[Supplied passage]

Table 18 presents chromium speciation analyses from the USGS NRP Boulder lab for total dissolved chromium and hexavalent chromium (VI) in all 97 ground-water samples. Values ranged from <1.0 to 36.0 µg/L. None of the total chromium concentrations were above the regulatory threshold of 50 µg/L; however, 86 ground-water samples had chromium (VI) values above 1 µg/L, the DLR threshold. Detection limits for the purposes of reporting (DLR) are set by CADHS for the purposes of tracking unregulated chemicals for which monitoring is required.

[/Supplied passage]
[Entries supplied]

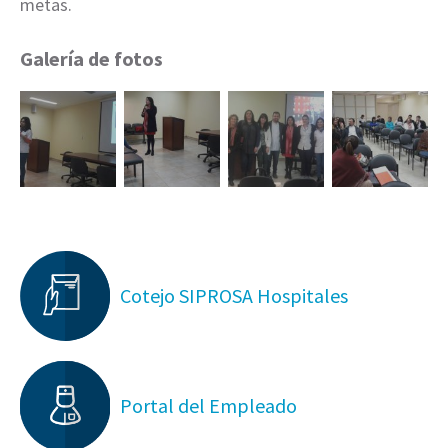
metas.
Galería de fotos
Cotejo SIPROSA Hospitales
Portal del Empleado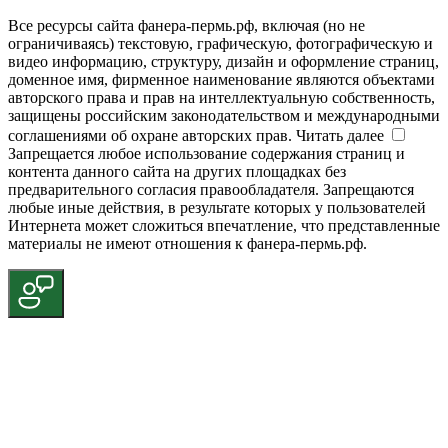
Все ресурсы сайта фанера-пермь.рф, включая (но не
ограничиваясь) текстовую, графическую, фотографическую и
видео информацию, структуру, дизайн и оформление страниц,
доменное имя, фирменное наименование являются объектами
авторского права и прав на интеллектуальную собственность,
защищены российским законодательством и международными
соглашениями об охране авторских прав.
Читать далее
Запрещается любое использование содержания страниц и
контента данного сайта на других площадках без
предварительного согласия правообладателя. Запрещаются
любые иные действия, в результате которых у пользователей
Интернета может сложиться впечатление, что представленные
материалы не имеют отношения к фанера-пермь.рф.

[/Entries supplied]
[Entries supplied]

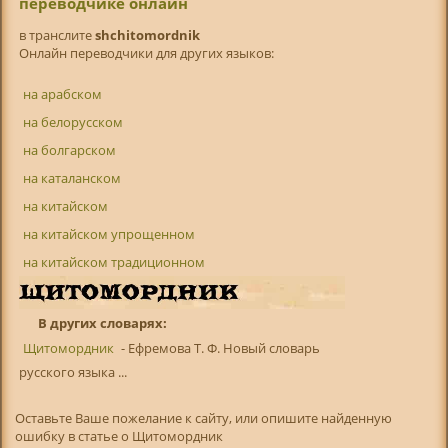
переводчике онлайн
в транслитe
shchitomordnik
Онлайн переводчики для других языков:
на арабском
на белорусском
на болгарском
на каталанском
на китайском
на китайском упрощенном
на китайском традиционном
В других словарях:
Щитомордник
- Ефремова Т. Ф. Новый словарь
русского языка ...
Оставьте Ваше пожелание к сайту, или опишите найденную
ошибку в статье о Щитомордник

[/Entries supplied]
[Entries supplied]

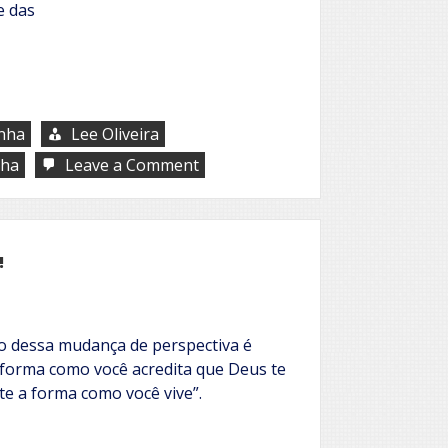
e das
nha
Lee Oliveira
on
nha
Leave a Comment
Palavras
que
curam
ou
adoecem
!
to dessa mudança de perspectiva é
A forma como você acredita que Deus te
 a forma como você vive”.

[/Entries supplied]

- [Directions]: Reproduce the chromium speciation passage word for word, beginning at the words "Table 18 presents" and stopping after "monitoring is required.". None of the data is needed here.

- [Output below]:
Table 18 presents chromium speciation analyses from the USGS NRP Boulder lab for total dissolved chromium and hexavalent chromium (VI) in all 97 ground-water samples. Values ranged from <1.0 to 36.0 µg/L. None of the total chromium concentrations were above the regulatory threshold of 50 µg/L; however, 86 ground-water samples had chromium (VI) values above 1 µg/L, the DLR threshold. Detection limits for the purposes of reporting (DLR) are set by CADHS for the purposes of tracking unregulated chemicals for which monitoring is required.